This repository contains the notebook from our final submission to the Enefit Kaggle Competition.
The number of prosumers is rapidly increasing, and solving the problems of energy imbalance and their rising costs is vital. If left unaddressed, this could lead to increased operational costs, potential grid instability, and inefficient use of energy resources. If this problem were effectively solved, it would significantly reduce the imbalance costs, improve the reliability of the grid, and make the integration of prosumers into the energy system more efficient and sustainable.
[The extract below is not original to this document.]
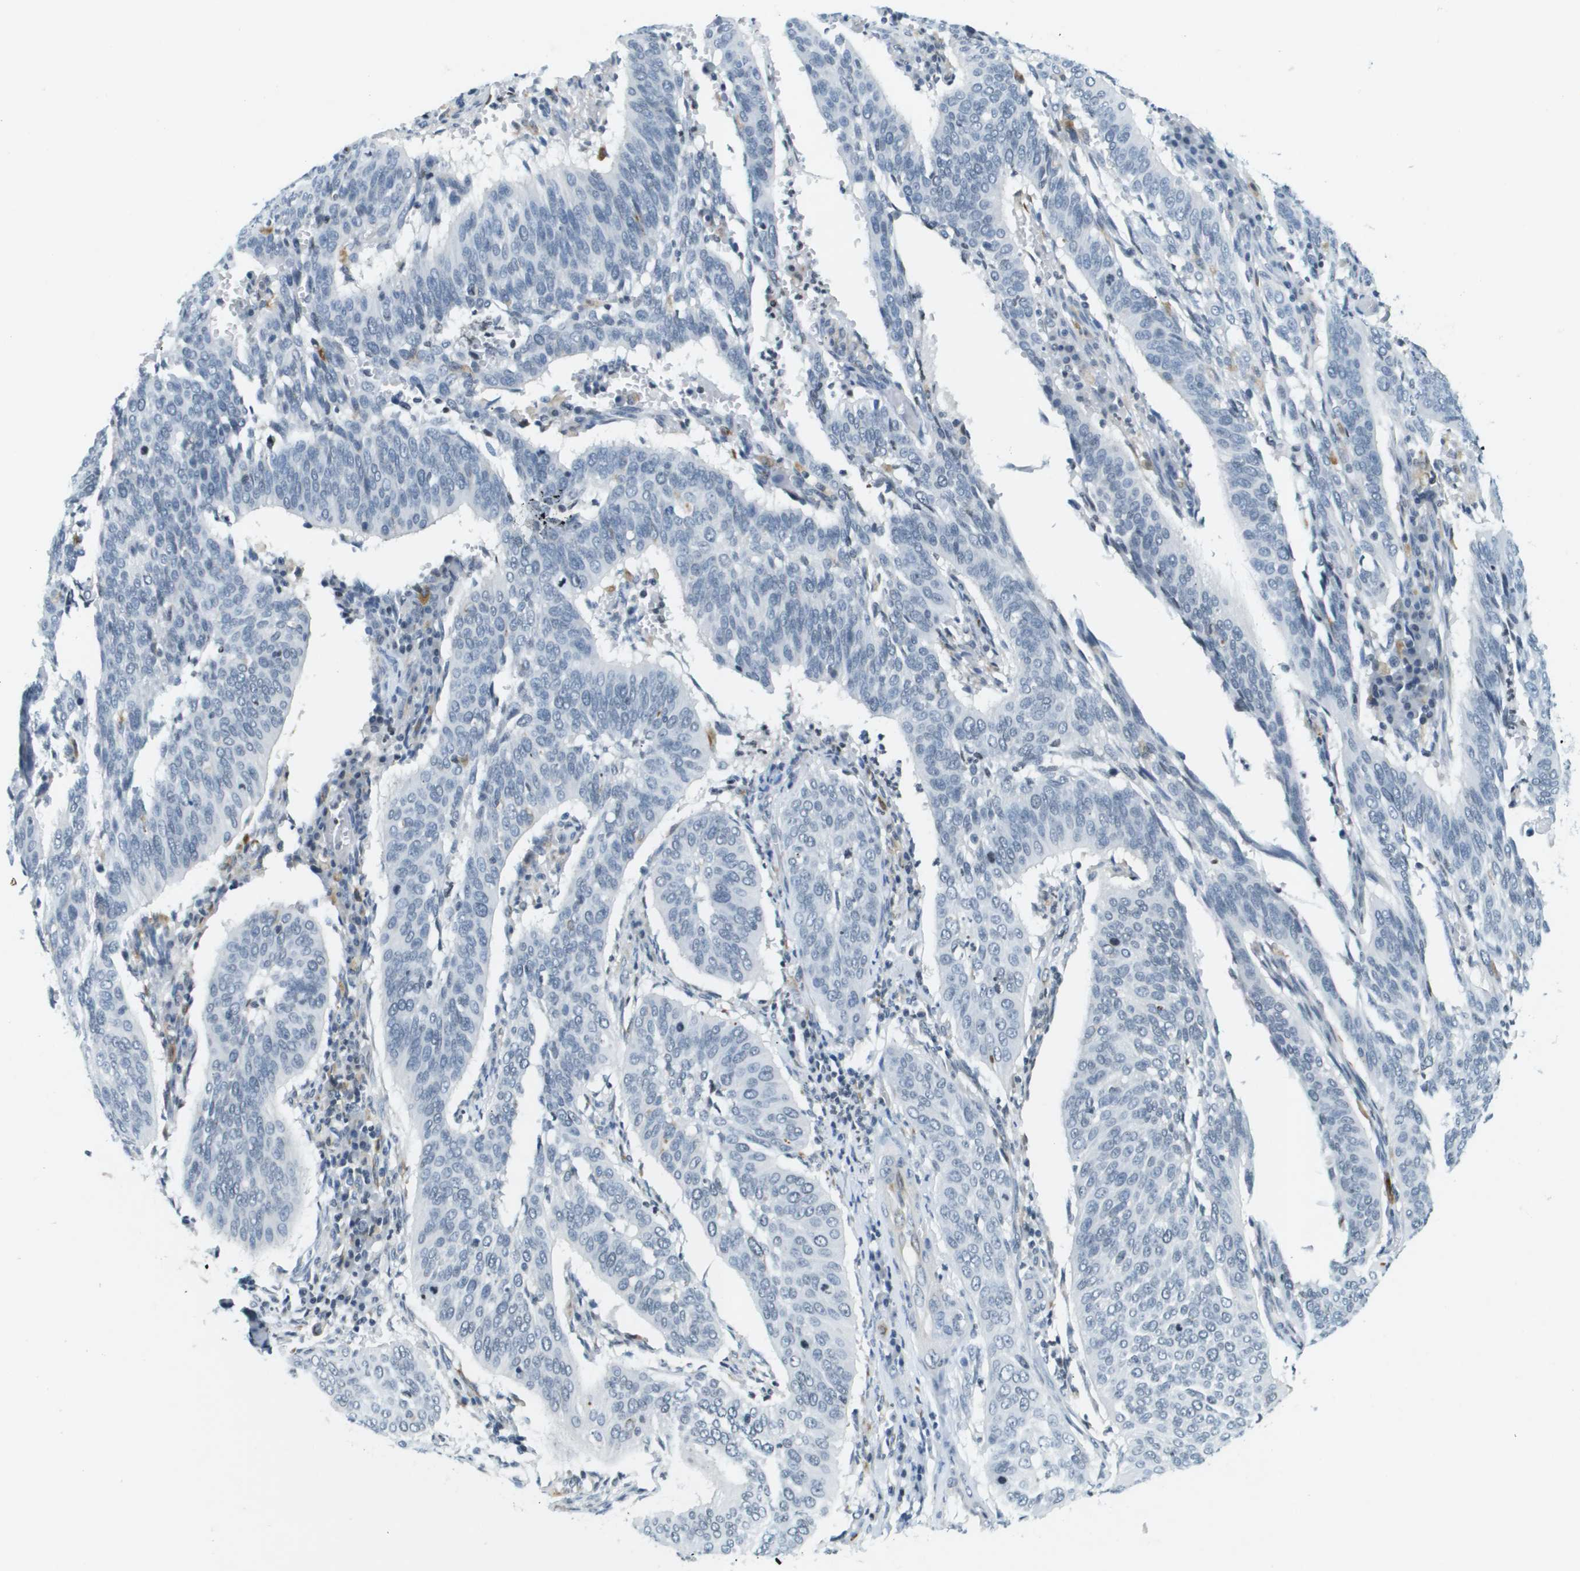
{"staining": {"intensity": "negative", "quantity": "none", "location": "none"}, "tissue": "cervical cancer", "cell_type": "Tumor cells", "image_type": "cancer", "snomed": [{"axis": "morphology", "description": "Normal tissue, NOS"}, {"axis": "morphology", "description": "Squamous cell carcinoma, NOS"}, {"axis": "topography", "description": "Cervix"}], "caption": "The photomicrograph reveals no significant expression in tumor cells of squamous cell carcinoma (cervical).", "gene": "UVRAG", "patient": {"sex": "female", "age": 39}}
Moreover, it could potentially incentivize more consumers to become prosumers, knowing that their energy behavior can be adequately managed, thus promoting renewable energy production and use.
- Electricity production and consumption data from Estonian prosumers with solar panels.
- Training: August 31, 2021 – May 31, 2023
- Testing: June 1, 2023 – August 31, 2023
- 1-hour granularity (~2M entries)
- Date-Time Features: Extracted hour, day, weekday, month, holiday indicators to capture seasonal trends.
- Lagged Features:
- Past energy production/consumption values (2h–14 days lag)
- Rolling window statistics (mean, std) to capture temporal dependencies.
- Weather & Market Features:
- Temperature, solar radiation, precipitation
- Gas & electricity prices to account for market trends.
- Target Transformation: Created a 48-hour lagged target difference for an alternative prediction approach.
Feature Selection:
Used Leave-One-Feature-Out (LOFO) importance ranking, identifying Target_168h, Weekday, and Direct Solar Radiation Forecast as the most influential features.
The forecasting task used a combination of tree-based models and deep learning architectures:
| Model | Pros | Cons |
|---|---|---|
| LightGBM | Efficient, robust, well-suited for tabular data | Prone to overfitting |
| XGBoost | High flexibility, good for imbalanced data | Computationally expensive |
| DNNs | High flexibility, learns complex patterns | Less interpretable, struggles with sequential dependencies |
| LSTM | Expert in time-series forecasting | Performs poorly on heterogeneous tabular data |
- Cross-validation was performed to fine-tune hyperparameters.
- Predictions were generated on both the original target and the 48-hour lagged target difference.
A weighted ensemble model was used to improve accuracy by combining predictions from multiple models:
- LightGBM predictions on the original target (weighted 0.45).
- LightGBM predictions on the target difference, then adjusted back (weighted 0.55).
This ensemble strategy helped refine forecasts and reduce model variance.
Predictive performance are evaluated on the Mean Absolute Error (MAE) between the predicted return and the observed target.
Our final submission ranked in the top 7% (187th out of 2,731) among all participants.